The future of the world has not been decided uniquely in Europe for several decades now; it is regrettable, but it is a fact. The European position does, however, offer some advantages.
There is no doubt that Europe occupies a special place. It is not just the plaything of events that are decided elsewhere. Its Soft Power remains powerful and financially generous, and its messages, values and principles continue to attract people to a planet in which public opinion now counts for more. Its stability is a strength. It is predictable and secure.
Europe is valued by populations, especially on the outside. This is more frustrating for the leaders of its Member States, who still too often reason on a national level. It is true that it fascinates more on the outside than on the inside. People want to live in it and immigrate there gladly. It protects people, fosters an enviable form of democracy, provides a form of cohesion that makes its model one of the best places on the planet to live, whatever the eternal malcontents it accommodates may say!

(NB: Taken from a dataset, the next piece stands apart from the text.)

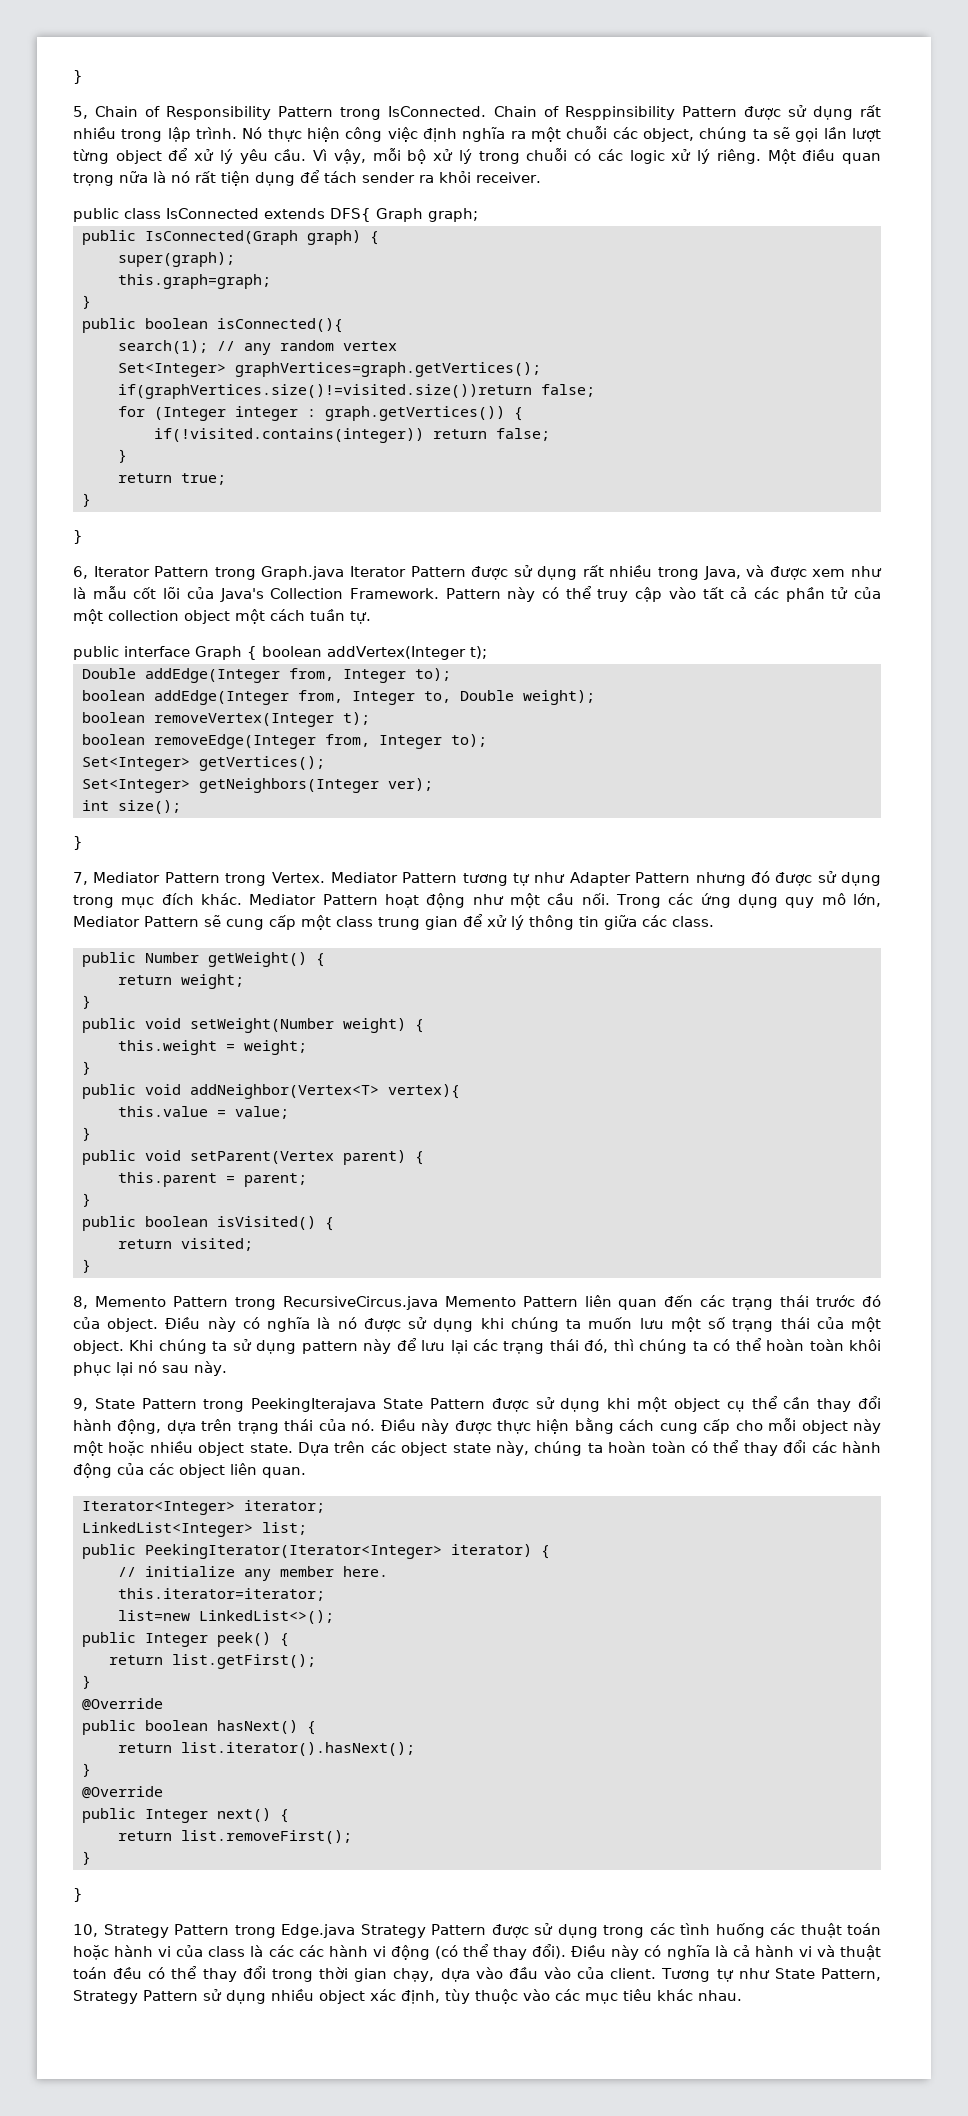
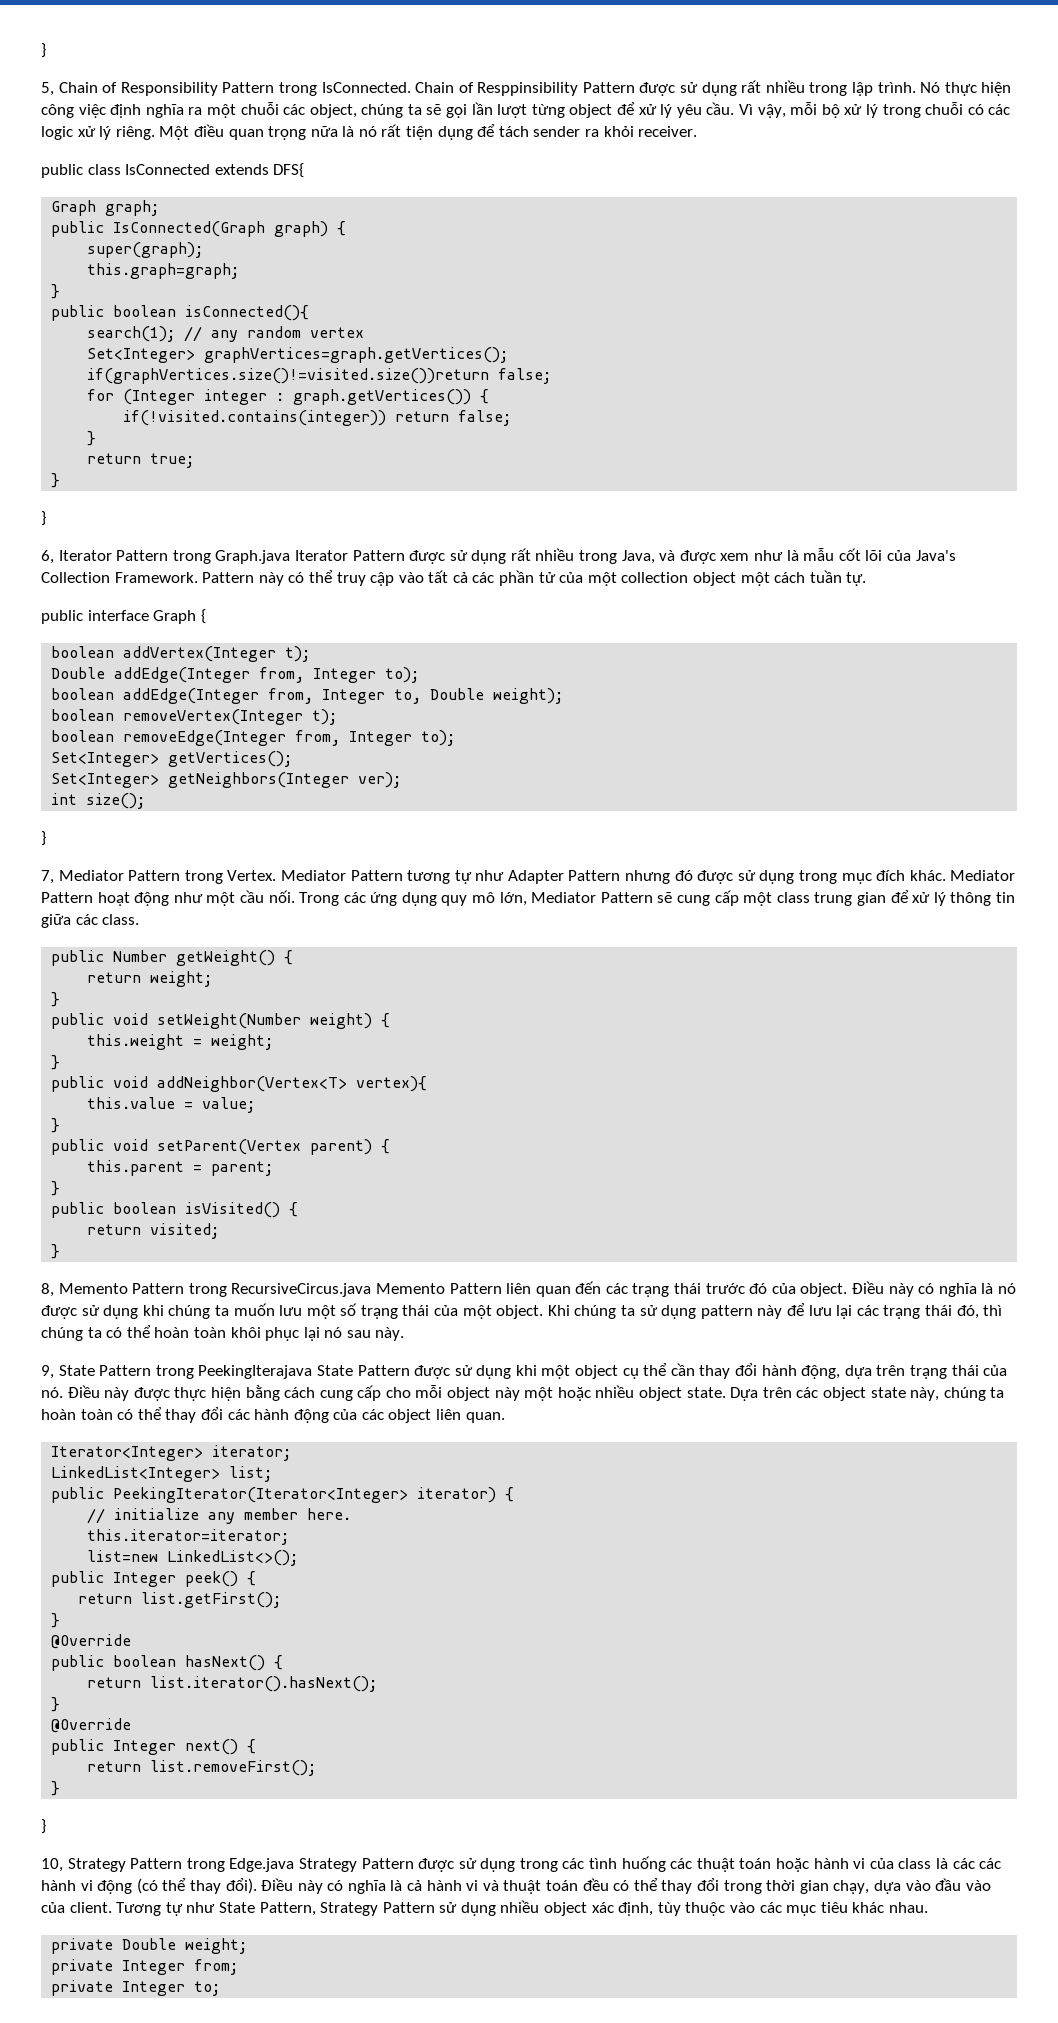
(371, 215) none -> (305, 170) //
(257, 653) none -> (206, 616) //
(742, 1995) none -> [51,1938,248,1954] [51,1959,239,1975] [51,1980,221,1996] // private Double weight; // private Integer from; // private Integer to;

Built against the very idea of empire, it struggles to assert itself in a world of powers, but that gives it an advantage. It has fewer enemies than all other protagonists and can express itself on all subjects, even the most difficult kind; its weakness sometimes makes it a reference, for want of being a voice that is heard. It may be alone, but it is united in its plea for a peaceful solution to the Iranian nuclear crisis, for a political solution in Libya, for negotiations that it alone organises between Russia and Ukraine, etc...
What it lacks most is not military force, economic power or diplomatic know-how, but the ability to unite its main Member States in taking strong and courageous decisions quickly.
The crises of the moment, far from marginalising Europeans, place them in the position of being able to appease them, contribute to resolving them or oppose them legally or morally. Provided that the major European powers are united, they are in a position to stand for a vision of a peaceful, multilateral, law-based world which, without them, would no longer have any defenders and thus have more influence than one might think over delicate situations.
Reason would have it that Europeans should seek first to make the most of this asset, by showing themselves to be more united internationally, before trying to regain a place that the world no longer accords them. It is at this price that their interests will be best defended, and their convictions best promoted. It is at this price that they will make themselves indispensable.